Match findings to appropriate exploits. The goal is demonstrating business impact, not running every available module.

Prioritisation framework:

| Finding | Exploitability | Impact | Priority | |---|---|---|---| | Unauthenticated RCE on public API | High | Critical | P0 — exploit immediately | | SQLi in admin panel | Medium | High | P1 — exploit with care | | Misconfigured S3 bucket (read) | Low | Medium | P2 — document access | | Missing security headers | N/A | Low | P3 — note only |

During exploitation:

  • Record everything — terminal sessions with timestamps, screenshots, Burp proxy history
  • Minimise collateral damage — don't exfiltrate real PII, don't persist unless pivoting requires it
  • Use a dedicated attack VM and note your source IPs so the SOC can differentiate you from real attackers

Phase 5: Post-Exploitation

Once you have a foothold, demonstrate the full blast radius of the compromise.

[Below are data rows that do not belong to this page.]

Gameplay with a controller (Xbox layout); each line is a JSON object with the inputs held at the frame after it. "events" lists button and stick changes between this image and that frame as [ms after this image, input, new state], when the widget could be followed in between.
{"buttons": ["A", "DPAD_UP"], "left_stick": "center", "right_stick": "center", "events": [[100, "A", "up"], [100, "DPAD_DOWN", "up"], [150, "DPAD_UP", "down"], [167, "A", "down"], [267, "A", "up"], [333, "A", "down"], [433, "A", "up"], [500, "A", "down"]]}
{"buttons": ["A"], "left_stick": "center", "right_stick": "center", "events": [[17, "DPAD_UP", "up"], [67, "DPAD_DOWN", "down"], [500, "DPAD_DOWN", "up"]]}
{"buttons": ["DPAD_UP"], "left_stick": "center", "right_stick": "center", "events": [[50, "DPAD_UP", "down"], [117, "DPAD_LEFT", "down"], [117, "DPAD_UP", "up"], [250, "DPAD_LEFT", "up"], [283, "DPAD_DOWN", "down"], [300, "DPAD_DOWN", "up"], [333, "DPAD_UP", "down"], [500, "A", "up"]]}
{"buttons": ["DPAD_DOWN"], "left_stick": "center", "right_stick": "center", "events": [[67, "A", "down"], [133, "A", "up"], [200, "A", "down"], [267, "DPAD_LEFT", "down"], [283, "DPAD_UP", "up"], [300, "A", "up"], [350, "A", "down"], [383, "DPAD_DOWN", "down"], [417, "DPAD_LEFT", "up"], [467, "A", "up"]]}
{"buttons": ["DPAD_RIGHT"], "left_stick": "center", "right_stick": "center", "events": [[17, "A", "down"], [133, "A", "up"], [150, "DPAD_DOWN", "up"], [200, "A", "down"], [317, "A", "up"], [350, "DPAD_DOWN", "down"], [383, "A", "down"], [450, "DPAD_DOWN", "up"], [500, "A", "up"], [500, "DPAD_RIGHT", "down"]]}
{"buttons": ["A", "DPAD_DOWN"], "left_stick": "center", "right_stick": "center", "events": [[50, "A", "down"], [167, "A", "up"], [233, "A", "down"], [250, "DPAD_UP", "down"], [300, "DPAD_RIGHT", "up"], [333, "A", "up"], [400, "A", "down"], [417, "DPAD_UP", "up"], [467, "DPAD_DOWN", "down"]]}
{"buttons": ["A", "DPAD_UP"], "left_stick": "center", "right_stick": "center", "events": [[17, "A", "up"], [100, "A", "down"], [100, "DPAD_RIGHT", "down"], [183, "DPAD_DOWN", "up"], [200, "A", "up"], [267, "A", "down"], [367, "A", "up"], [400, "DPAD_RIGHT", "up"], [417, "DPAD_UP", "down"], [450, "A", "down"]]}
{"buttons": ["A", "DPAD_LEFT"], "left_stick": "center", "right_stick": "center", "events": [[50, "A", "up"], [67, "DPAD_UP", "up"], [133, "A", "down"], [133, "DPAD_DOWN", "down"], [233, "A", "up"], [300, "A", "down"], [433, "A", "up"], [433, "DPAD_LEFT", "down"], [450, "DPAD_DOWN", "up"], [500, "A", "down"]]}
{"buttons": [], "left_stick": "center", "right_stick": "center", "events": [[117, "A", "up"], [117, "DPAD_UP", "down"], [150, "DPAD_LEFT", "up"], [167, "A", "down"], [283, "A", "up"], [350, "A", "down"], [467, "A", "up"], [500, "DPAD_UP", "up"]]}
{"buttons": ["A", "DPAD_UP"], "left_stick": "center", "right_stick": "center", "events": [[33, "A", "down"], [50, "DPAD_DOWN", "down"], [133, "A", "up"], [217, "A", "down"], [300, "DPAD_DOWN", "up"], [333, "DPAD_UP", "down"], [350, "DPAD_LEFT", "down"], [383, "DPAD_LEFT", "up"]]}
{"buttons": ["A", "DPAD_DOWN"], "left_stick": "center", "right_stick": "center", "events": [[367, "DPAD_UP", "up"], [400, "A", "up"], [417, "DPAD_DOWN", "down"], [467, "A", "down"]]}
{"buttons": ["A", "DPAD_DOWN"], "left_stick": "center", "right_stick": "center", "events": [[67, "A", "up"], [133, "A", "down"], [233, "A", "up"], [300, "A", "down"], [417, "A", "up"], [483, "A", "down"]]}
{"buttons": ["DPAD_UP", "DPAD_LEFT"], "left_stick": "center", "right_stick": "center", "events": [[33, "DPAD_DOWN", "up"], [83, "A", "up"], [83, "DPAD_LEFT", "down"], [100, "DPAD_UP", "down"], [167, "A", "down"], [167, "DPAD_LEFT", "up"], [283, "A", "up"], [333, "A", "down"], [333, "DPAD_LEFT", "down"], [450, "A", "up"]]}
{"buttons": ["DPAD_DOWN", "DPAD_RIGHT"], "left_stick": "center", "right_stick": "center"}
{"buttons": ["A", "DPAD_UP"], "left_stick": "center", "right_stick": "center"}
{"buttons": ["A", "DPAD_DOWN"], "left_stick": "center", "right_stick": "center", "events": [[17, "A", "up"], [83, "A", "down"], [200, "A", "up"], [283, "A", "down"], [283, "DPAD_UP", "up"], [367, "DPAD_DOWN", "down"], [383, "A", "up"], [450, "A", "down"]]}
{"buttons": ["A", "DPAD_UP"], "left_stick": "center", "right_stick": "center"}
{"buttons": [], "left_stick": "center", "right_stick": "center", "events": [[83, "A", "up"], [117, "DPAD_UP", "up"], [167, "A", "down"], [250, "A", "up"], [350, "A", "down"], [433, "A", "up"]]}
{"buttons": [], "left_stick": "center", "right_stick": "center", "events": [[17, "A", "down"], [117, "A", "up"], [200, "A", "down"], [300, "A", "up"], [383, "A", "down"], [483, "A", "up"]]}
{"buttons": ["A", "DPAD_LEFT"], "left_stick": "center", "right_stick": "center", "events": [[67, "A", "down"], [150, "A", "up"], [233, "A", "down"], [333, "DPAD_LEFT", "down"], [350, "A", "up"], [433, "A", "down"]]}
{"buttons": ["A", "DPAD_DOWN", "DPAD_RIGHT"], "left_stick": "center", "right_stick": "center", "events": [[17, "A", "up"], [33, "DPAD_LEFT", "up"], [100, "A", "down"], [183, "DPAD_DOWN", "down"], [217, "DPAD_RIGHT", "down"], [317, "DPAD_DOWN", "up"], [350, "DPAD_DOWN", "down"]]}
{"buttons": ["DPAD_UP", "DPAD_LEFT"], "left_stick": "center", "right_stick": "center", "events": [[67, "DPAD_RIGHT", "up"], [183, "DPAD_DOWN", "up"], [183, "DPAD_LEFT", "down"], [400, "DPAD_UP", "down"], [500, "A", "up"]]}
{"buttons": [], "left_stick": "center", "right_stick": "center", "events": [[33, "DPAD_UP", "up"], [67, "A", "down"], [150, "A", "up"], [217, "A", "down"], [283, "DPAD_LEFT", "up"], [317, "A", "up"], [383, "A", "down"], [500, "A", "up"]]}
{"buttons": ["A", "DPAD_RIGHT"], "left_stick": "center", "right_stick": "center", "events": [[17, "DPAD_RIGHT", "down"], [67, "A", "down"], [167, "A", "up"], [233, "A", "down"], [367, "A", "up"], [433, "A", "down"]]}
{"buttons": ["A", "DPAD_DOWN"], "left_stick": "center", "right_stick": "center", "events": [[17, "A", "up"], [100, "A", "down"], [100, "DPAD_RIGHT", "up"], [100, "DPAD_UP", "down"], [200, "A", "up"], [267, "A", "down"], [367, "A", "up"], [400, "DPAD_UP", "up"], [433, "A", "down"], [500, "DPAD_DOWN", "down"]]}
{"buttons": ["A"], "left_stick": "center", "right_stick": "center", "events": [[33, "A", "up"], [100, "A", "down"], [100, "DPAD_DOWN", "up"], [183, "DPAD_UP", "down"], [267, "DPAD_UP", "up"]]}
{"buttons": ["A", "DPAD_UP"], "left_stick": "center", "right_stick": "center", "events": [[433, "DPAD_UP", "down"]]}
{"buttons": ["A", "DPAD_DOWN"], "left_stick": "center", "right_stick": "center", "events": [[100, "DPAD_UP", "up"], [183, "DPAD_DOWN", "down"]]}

# Credential harvesting from memory (Windows)
mimikatz # sekurlsa::logonpasswords

# Network pivot — route through compromised host
ssh -D 1080 -N user@pivot.internal  # SOCKS proxy
proxychains nmap -sT internal.range/24

# Active Directory enumeration
bloodhound-python -u compromised_user -p 'P@ssw0rd' -d target.local -c All

The BloodHound graph often reveals attack paths from a regular domain user to Domain Admin that the client's own team didn't know existed.

Phase 6: Reporting

The report is the product. A client who can't understand or act on your findings gets zero value from the engagement.

Structure:

  1. Executive Summary — 1 page, business language, no CVE numbers, focus on risk and consequence
  2. Technical Findings — one page per finding with: description, evidence (screenshots/payloads), CVSS score, remediation steps
  3. Remediation Roadmap — priority-ordered list the team can paste into a sprint backlog

Writing a finding:

Title: Unauthenticated SQL Injection in /api/v1/search

Risk: Critical (CVSS 9.8)

Description: The q parameter is concatenated directly into a SQL query without parameterisation. An unauthenticated attacker can extract the contents of the users table, including bcrypt password hashes and session tokens.

Evidence: GET /api/v1/search?q=' UNION SELECT username,password,NULL FROM users-- returned [screenshot]

Remediation: Replace string concatenation with parameterised queries. Verify no other query construction paths exist in the codebase using SAST (semgrep rule python.sqlalchemy.security.sqlalchemy-execute-raw-query).

Vague recommendations like "patch your systems" don't get fixed. Specific, actionable guidance does.

Toolchain Summary

| Phase | Tool | |---|---| | Passive recon | Shodan, crt.sh, trufflehog, theHarvester | | Active enum | Nmap, ffuf, feroxbuster, nuclei | | Web app testing | Burp Suite Pro, sqlmap, dalfox | | Post-exploitation | Mimikatz, BloodHound, Impacket | | Reporting | PlexTrac, Ghostwriter, or a well-structured template |

A methodology is not a checklist — it's a framework for thinking. Adapt it to each engagement, document deviations, and always tie technical findings back to the business risk they represent.